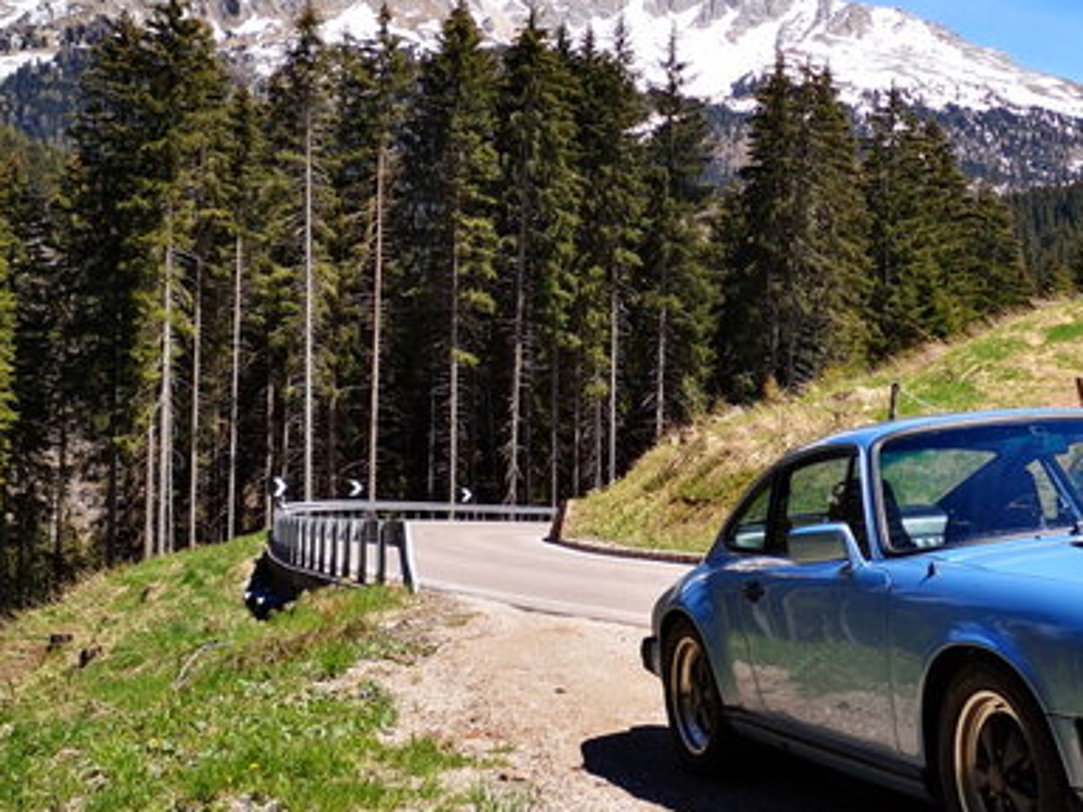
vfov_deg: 27.0
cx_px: 784
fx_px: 1689
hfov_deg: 34.9
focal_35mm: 54
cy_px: 389
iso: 50
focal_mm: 3.95
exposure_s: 1/2597
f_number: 1.8
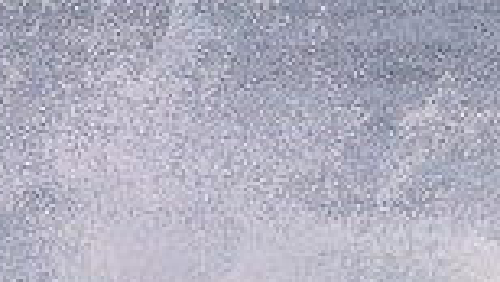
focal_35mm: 3153
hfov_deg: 0.7
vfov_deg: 0.4
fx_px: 41846
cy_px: 540
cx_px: 221
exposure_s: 1/2000
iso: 2800
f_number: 11
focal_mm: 800
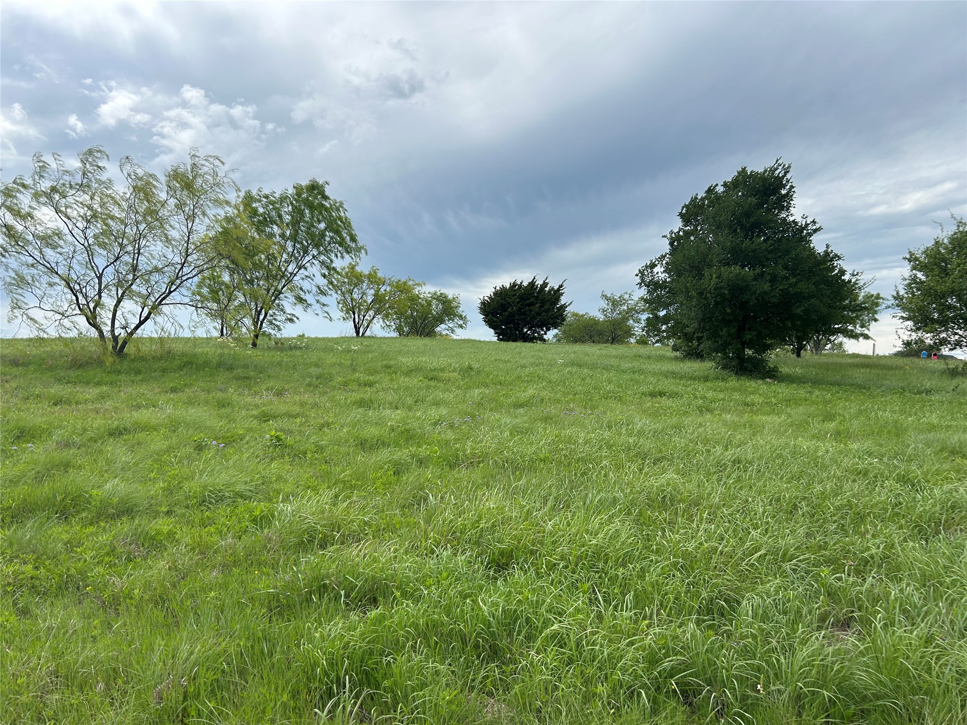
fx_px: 726
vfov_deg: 53.1
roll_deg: -1.9
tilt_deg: +1.5
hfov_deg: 67.3
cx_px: 484
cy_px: 362
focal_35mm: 26
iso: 50
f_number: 1.5
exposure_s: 1/5319
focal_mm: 5.7
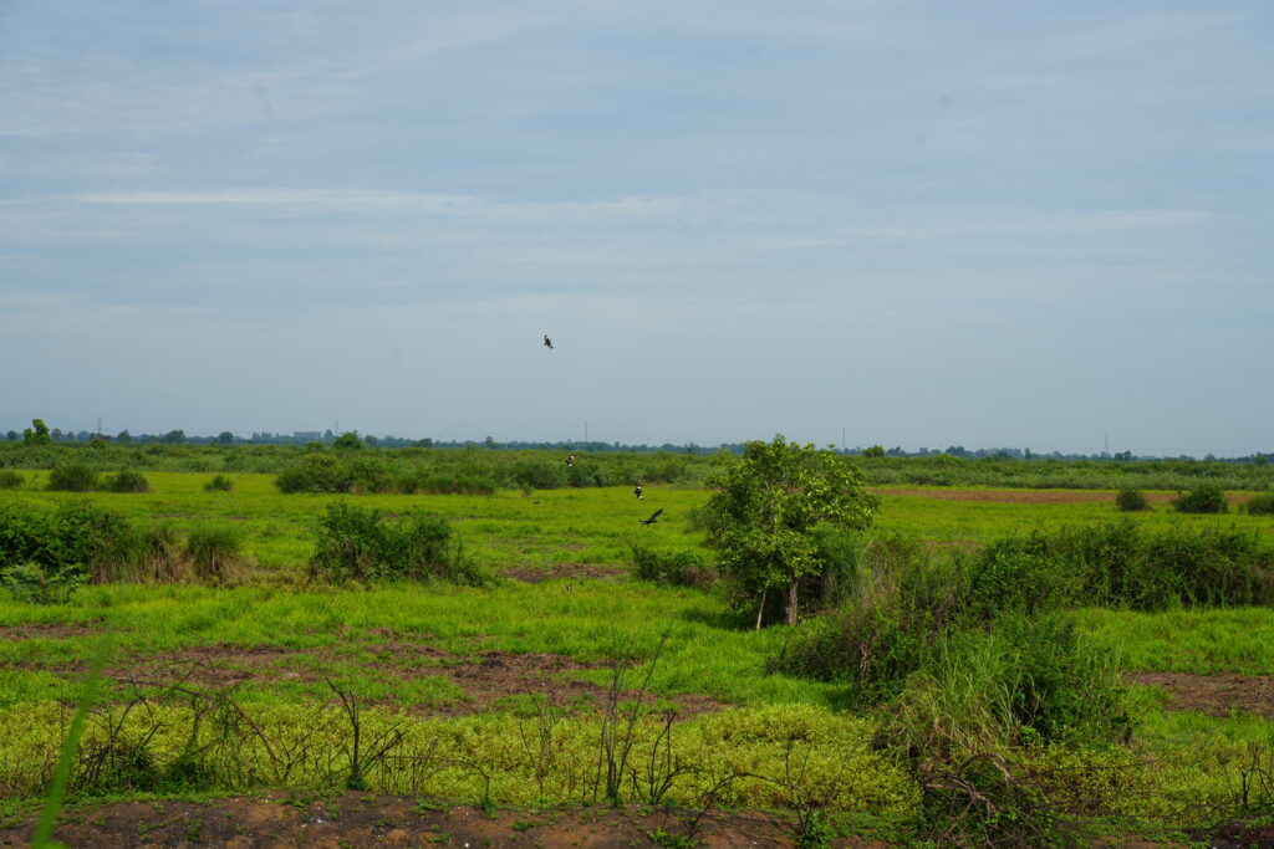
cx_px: 637
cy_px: 424
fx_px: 3716
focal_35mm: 105
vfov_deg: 13.0
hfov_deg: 19.5
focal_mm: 105
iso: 100
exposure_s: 1/250
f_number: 9
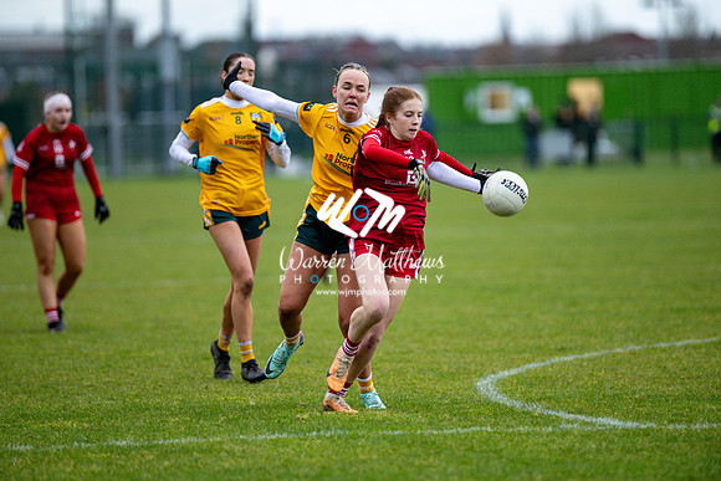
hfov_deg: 6.9
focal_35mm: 300
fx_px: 6009
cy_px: 240
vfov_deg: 4.6
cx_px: 360
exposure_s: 1/640
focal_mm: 300
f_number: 2.8
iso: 2800
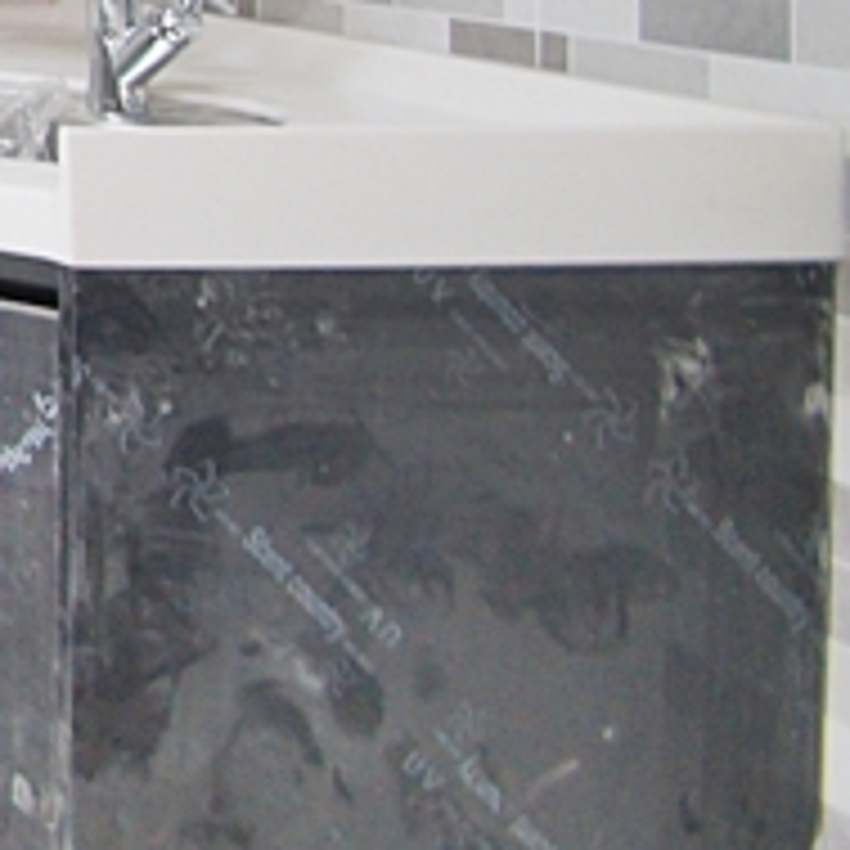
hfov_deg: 19.0
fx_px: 1500
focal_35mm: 54
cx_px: -854
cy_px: -211
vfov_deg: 27.3
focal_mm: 10
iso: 800
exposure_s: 1/80
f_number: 4
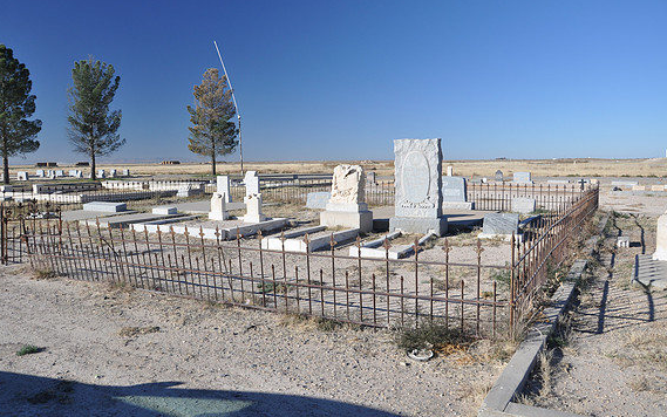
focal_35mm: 28
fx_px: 509
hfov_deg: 66.5
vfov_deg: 44.5
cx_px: 332
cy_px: 195
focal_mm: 18
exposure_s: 1/200
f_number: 7.1
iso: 200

§ §

#### WORK TO COMPLETE:
The response has to be an exact copy of all the data, pictures excluded.

#### TASK RESULT:
vfov_deg: 27.0
cx_px: 784
fx_px: 1689
hfov_deg: 34.9
focal_35mm: 54
cy_px: 389
iso: 50
focal_mm: 3.95
exposure_s: 1/2597
f_number: 1.8
focal_35mm: 3153
hfov_deg: 0.7
vfov_deg: 0.4
fx_px: 41846
cy_px: 540
cx_px: 221
exposure_s: 1/2000
iso: 2800
f_number: 11
focal_mm: 800
fx_px: 726
vfov_deg: 53.1
roll_deg: -1.9
tilt_deg: +1.5
hfov_deg: 67.3
cx_px: 484
cy_px: 362
focal_35mm: 26
iso: 50
f_number: 1.5
exposure_s: 1/5319
focal_mm: 5.7
cx_px: 637
cy_px: 424
fx_px: 3716
focal_35mm: 105
vfov_deg: 13.0
hfov_deg: 19.5
focal_mm: 105
iso: 100
exposure_s: 1/250
f_number: 9
hfov_deg: 6.9
focal_35mm: 300
fx_px: 6009
cy_px: 240
vfov_deg: 4.6
cx_px: 360
exposure_s: 1/640
focal_mm: 300
f_number: 2.8
iso: 2800
hfov_deg: 19.0
fx_px: 1500
focal_35mm: 54
cx_px: -854
cy_px: -211
vfov_deg: 27.3
focal_mm: 10
iso: 800
exposure_s: 1/80
f_number: 4
focal_35mm: 28
fx_px: 509
hfov_deg: 66.5
vfov_deg: 44.5
cx_px: 332
cy_px: 195
focal_mm: 18
exposure_s: 1/200
f_number: 7.1
iso: 200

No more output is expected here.